In the entries that follow, the lines from the one with "most of them offer DEMO Class free!" through the one with "Thinlip Mullet Hotspots Map" are the ones to write out, exactly and with both ends included. Nothing else should appear.
··· Dataset entries
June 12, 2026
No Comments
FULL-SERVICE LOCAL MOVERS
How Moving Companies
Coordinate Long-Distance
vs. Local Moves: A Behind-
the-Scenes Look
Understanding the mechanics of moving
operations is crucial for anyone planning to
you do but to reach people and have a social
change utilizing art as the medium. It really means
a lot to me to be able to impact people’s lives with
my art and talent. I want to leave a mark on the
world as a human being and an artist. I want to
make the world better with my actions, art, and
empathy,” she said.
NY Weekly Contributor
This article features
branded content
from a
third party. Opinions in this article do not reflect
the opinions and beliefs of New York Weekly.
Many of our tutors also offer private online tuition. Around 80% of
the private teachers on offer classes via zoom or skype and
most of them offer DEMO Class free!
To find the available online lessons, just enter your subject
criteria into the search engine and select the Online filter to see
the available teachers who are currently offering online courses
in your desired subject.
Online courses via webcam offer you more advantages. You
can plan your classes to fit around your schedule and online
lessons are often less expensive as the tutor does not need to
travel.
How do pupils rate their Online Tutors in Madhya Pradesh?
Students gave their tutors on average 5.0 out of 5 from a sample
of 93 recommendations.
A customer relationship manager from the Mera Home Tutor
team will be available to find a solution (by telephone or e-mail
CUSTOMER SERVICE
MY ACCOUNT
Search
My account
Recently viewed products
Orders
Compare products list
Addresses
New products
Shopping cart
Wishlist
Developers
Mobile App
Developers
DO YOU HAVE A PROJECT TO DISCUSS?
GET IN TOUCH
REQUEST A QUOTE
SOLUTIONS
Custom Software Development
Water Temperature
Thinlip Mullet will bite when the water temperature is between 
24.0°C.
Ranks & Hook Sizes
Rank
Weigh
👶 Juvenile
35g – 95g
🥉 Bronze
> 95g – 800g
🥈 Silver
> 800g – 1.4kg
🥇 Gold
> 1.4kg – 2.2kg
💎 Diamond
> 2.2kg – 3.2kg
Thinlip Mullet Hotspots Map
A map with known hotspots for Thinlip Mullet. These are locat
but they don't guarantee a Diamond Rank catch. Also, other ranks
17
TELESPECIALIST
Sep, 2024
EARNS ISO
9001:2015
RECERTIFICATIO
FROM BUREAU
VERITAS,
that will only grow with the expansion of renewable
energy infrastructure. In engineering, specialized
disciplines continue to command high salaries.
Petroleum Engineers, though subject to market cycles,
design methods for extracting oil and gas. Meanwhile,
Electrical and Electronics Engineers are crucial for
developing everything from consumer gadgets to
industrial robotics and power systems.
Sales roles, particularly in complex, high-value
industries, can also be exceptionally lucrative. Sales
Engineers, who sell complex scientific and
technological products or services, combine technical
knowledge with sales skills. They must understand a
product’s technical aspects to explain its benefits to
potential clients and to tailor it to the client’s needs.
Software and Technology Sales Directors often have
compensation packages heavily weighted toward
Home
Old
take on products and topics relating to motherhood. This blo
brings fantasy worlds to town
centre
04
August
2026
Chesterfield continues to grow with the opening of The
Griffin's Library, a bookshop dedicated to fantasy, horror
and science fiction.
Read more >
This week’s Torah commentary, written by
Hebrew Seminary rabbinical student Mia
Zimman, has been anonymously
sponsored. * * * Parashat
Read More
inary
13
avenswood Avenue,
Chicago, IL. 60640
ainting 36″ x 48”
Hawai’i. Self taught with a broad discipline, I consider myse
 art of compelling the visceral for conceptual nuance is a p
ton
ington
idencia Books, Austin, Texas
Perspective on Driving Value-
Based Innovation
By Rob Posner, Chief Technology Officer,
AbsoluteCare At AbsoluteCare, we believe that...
······
Solution to this task ▸
most of them offer DEMO Class free!
To find the available online lessons, just enter your subject
criteria into the search engine and select the Online filter to see
the available teachers who are currently offering online courses
in your desired subject.
Online courses via webcam offer you more advantages. You
can plan your classes to fit around your schedule and online
lessons are often less expensive as the tutor does not need to
travel.
How do pupils rate their Online Tutors in Madhya Pradesh?
Students gave their tutors on average 5.0 out of 5 from a sample
of 93 recommendations.
A customer relationship manager from the Mera Home Tutor
team will be available to find a solution (by telephone or e-mail
CUSTOMER SERVICE
MY ACCOUNT
Search
My account
Recently viewed products
Orders
Compare products list
Addresses
New products
Shopping cart
Wishlist
Developers
Mobile App
Developers
DO YOU HAVE A PROJECT TO DISCUSS?
GET IN TOUCH
REQUEST A QUOTE
SOLUTIONS
Custom Software Development
Water Temperature
Thinlip Mullet will bite when the water temperature is between 
24.0°C.
Ranks & Hook Sizes
Rank
Weigh
👶 Juvenile
35g – 95g
🥉 Bronze
> 95g – 800g
🥈 Silver
> 800g – 1.4kg
🥇 Gold
> 1.4kg – 2.2kg
💎 Diamond
> 2.2kg – 3.2kg
Thinlip Mullet Hotspots Map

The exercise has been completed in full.